CONSIGNE: Restituez à l'identique toutes les lignes ci-dessous, sans en omettre aucune. Laissez les images de côté dans votre réponse.

DONNÉES À ANALYSER:
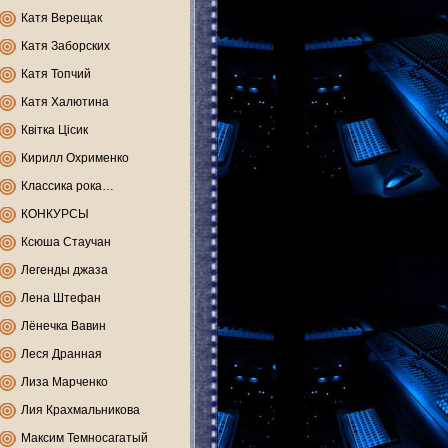
Катя Верещак
Катя Заборских
Катя Топчий
Катя Халютина
Квітка Цісик
Кирилл Охрименко
Классика рока…
КОНКУРСЫ
Ксюша Стаучан
Легенды джаза
Лена Штефан
Лёнечка Вавин
Леся Дранная
Лиза Марченко
Лия Крахмальникова
Максим Темносагатый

VOTRE RÉPONSE:
Катя Верещак
Катя Заборских
Катя Топчий
Катя Халютина
Квітка Цісик
Кирилл Охрименко
Классика рока…
КОНКУРСЫ
Ксюша Стаучан
Легенды джаза
Лена Штефан
Лёнечка Вавин
Леся Дранная
Лиза Марченко
Лия Крахмальникова
Максим Темносагатый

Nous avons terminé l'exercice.